The following editorial appeared in The Kansas City Star on Wednesday, Dec. 16:
Carly Fiorina projected herself as Margaret Thatcher. Jeb Bush projected himself as mostly ineffective. Ted Cruz, Marco Rubio and Donald Trump argued with one another like junior high school kids who think they’re the smartest ones in the room.
Yes, it was another entertaining debate of the GOP’s best and brightest. You know, the people who are vying to be the next leader of the free world.
One indelible image of the night came during the junior varsity debate among the five men who are clinging to something other than rational ambition. Their poll numbers continue to anchor the lowest region of the charts. The topic of the evening in both debates – foreign policy, national security and what to do about Islamic State terrorists – was certainly in Sen. Lindsey Graham’s wheelhouse. The topic actually is the only thing in Graham’s wheelhouse, and one of the evening’s most surreal moments came as he reiterated his main theme. The U.S. has to go kill the terrorists before they come over here and kill every one of us, he exhorted time and again. He delivered that line once more with a squeal and a vertical bounce for emphasis. Like a manic jack-in-the-box, that is.
The Las Vegas debates probably did little to move any candidate’s needle before the turn of the year and the coming of the Iowa caucuses.
It’s hard to see Bush advancing in the polls after another inconsistent performance.
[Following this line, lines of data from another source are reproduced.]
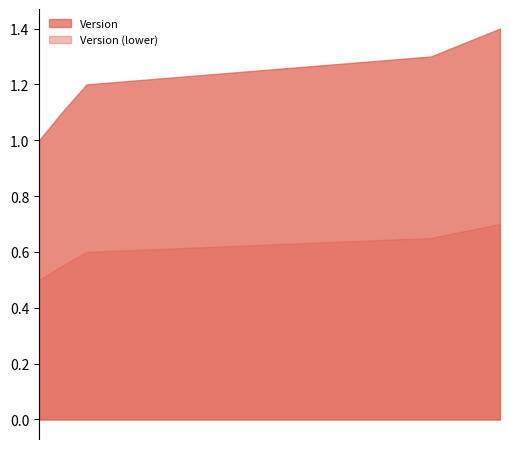

What is the sum of the values at 2019-01-31 and 2017-11-21?

2.6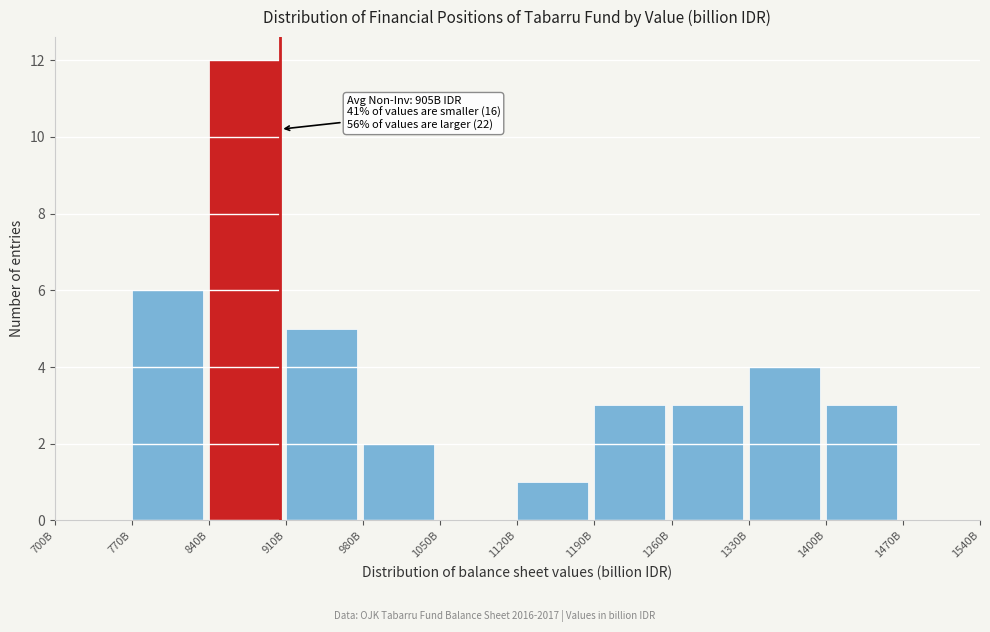

Reading left to right, list all the values displayed in this chart.

700B=0	770B=6	840B=12	910B=5	980B=2	1050B=0	1120B=1	1190B=3	1260B=3	1330B=4	1400B=3	1470B=0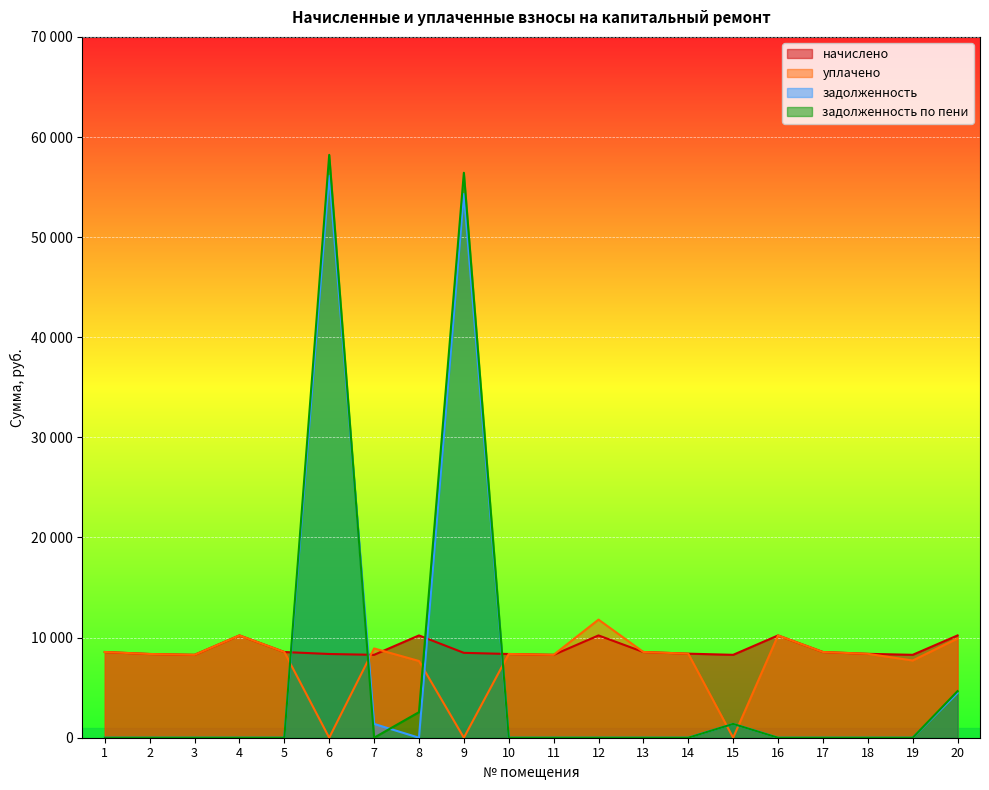

True or false: задолженность has a value of -25216.1 at 11.

False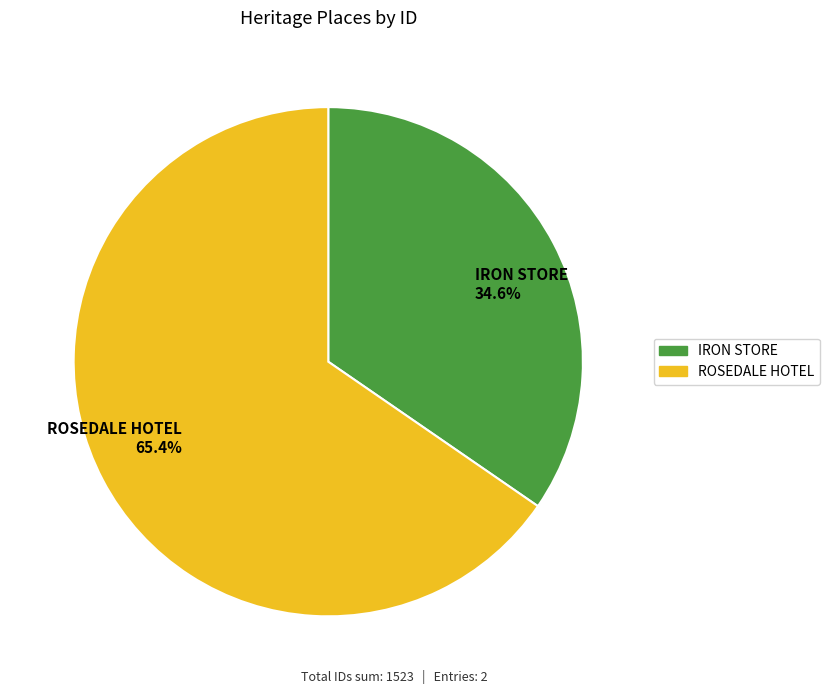

Count the number of slices in the pie.

2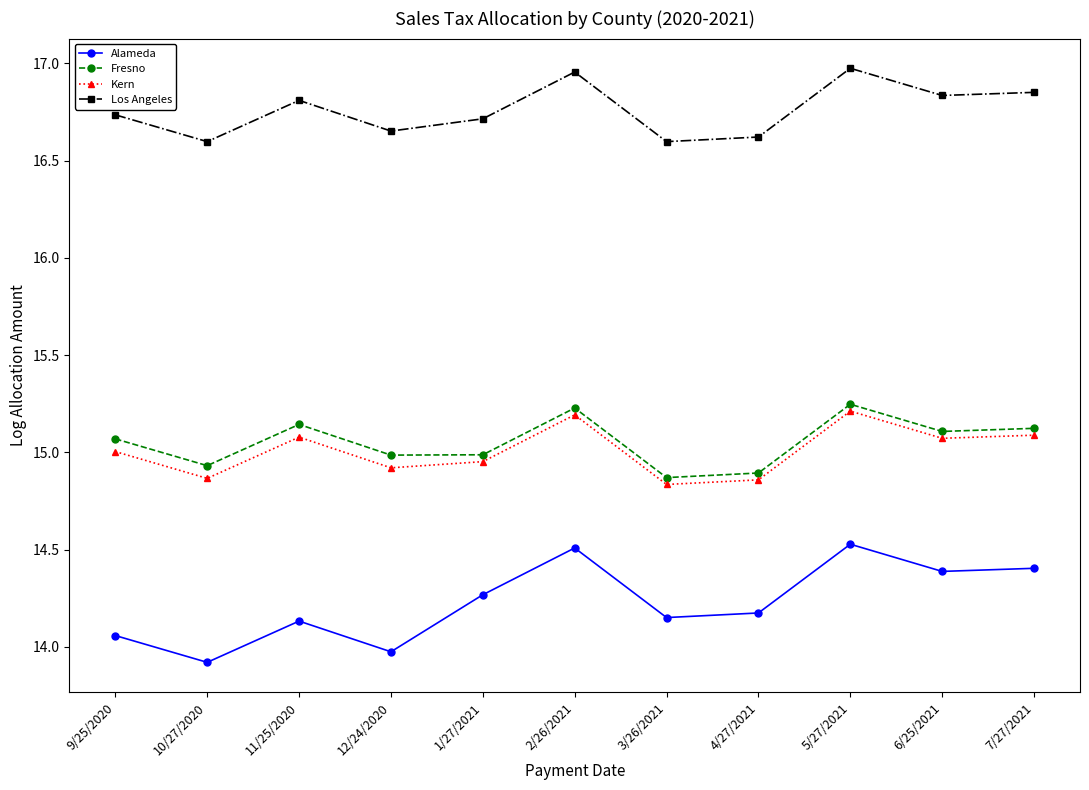

What is the spread (max minus min) of values at 4/27/2021?

2.4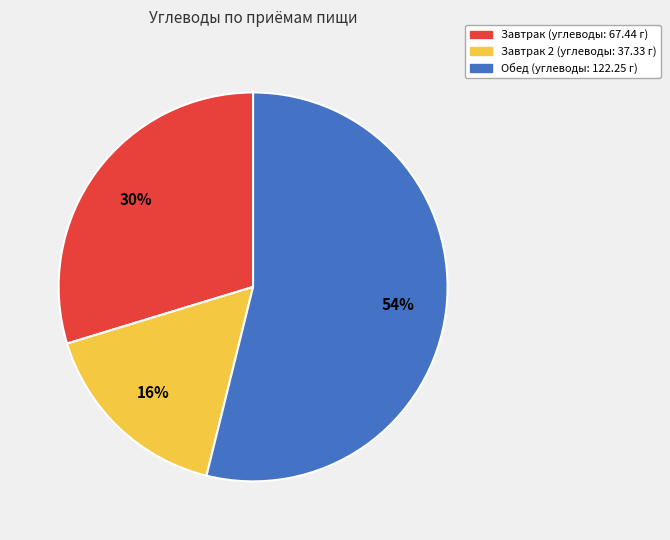

To the nearest percent, what is the average slice percentage?

33%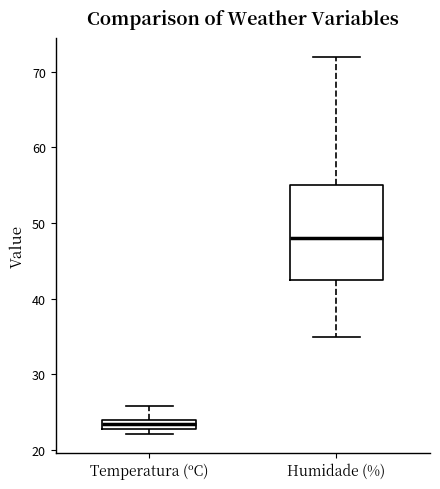

Where does the median line of the box for Humidade (%) sit on the y-axis? The values are not printed on the chart, so give them approximately, as read against the axis.

48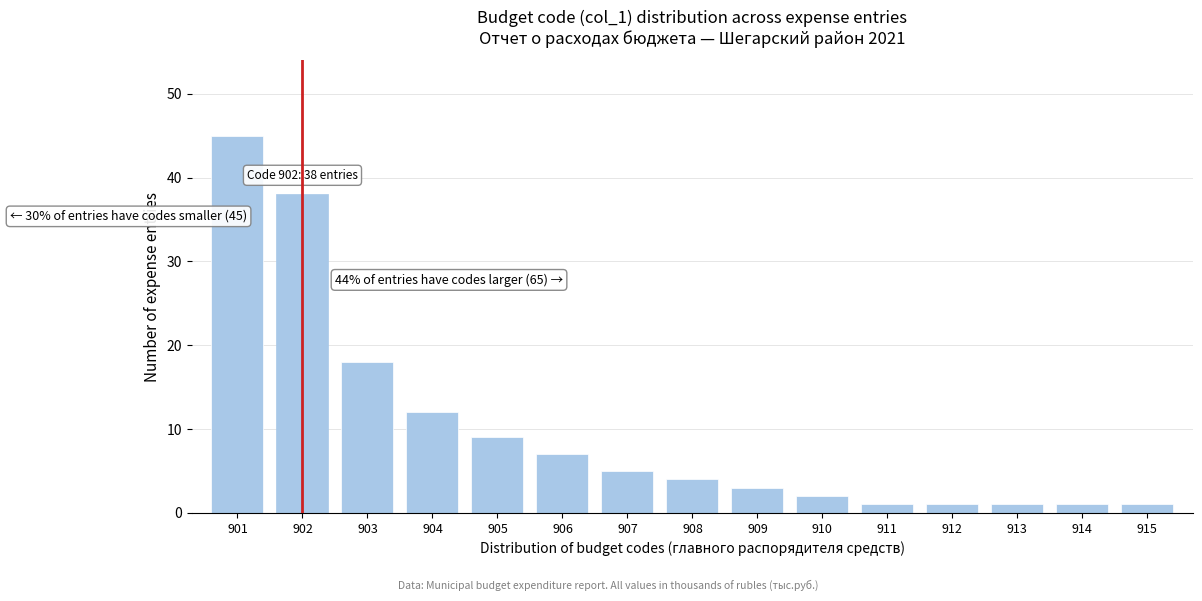

Reading left to right, what are all the values shown in this chart?

45	38	18	12	9	7	5	4	3	2	1	1	1	1	1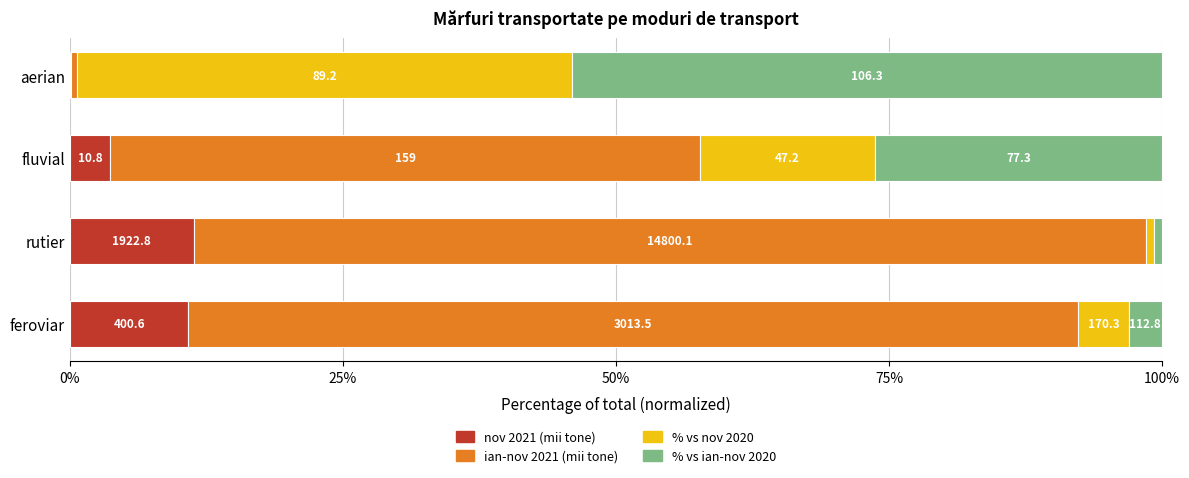

What are all the series names shown in the legend?

nov 2021 (mii tone), ian-nov 2021 (mii tone), % vs nov 2020, % vs ian-nov 2020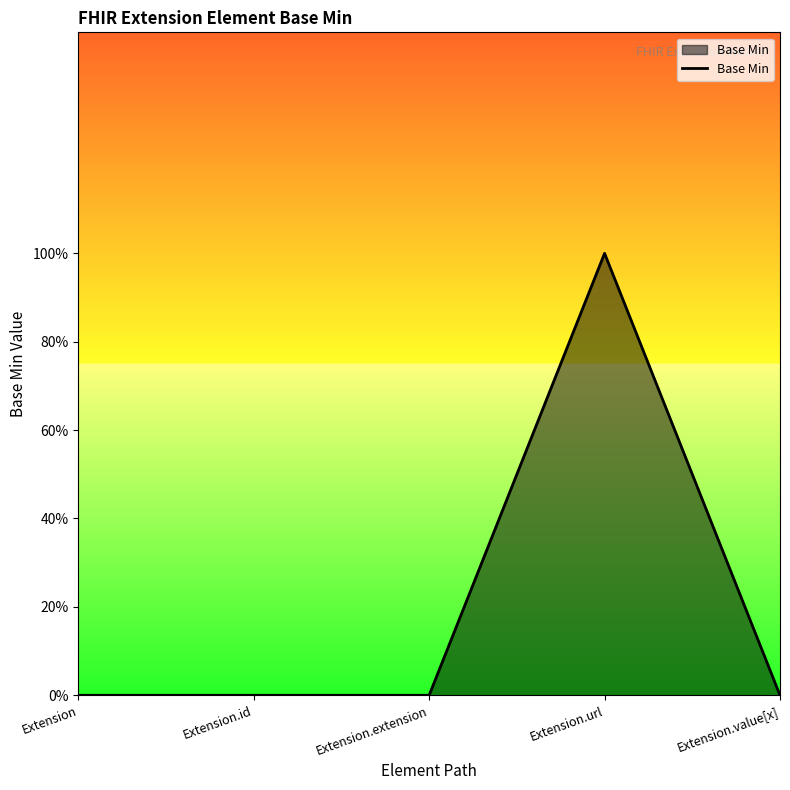

Does the chart have visible grid lines?

No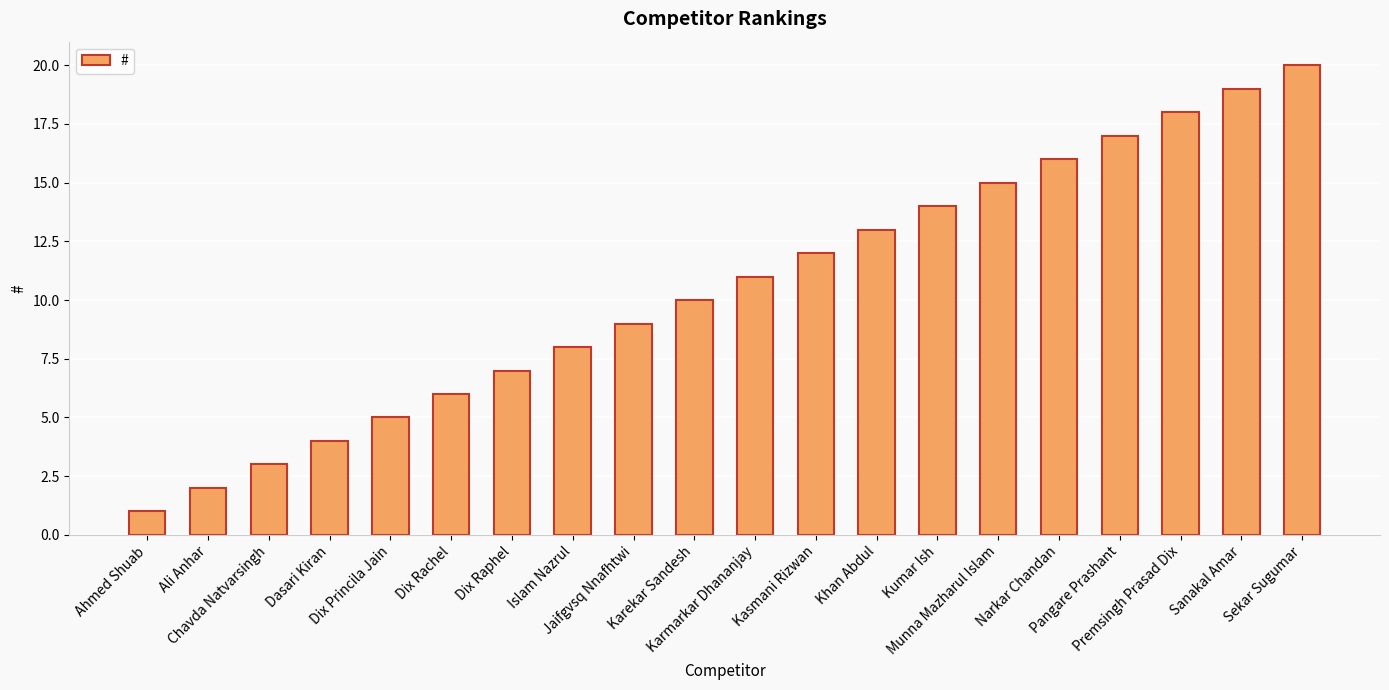

Are the bars horizontal?

No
He scored a few darts against Trump – “you can’t insult your way to the presidency,” he said in some form more than once, perhaps making his speech writers proud. But then he fumbled the landing with a wandering and squishy closing statement.
Cruz and Rubio both probably solidified their positions as viable challengers to the leading man, Trump. Yet each exposed weaknesses of the other that they will have a hard time explaining away.
Trump’s continued ploy of bluster, egotism, detail avoidance and shallow one-liners surely will soon begin to take its toll. Surely? Trump’s inherent negativity – we’re all a bunch of losers – will certainly, eventually undermine his projection that only under his administration can we win again. Whatever winning means.
And Ben Carson continued to curry the notion that he is wholly unqualified to lead the nation in this time of peril and need.
Ultimately, no one can argue that this spectacle of a presidential campaign hasn’t made 2015 a rather special, if not depressing, year in American politics.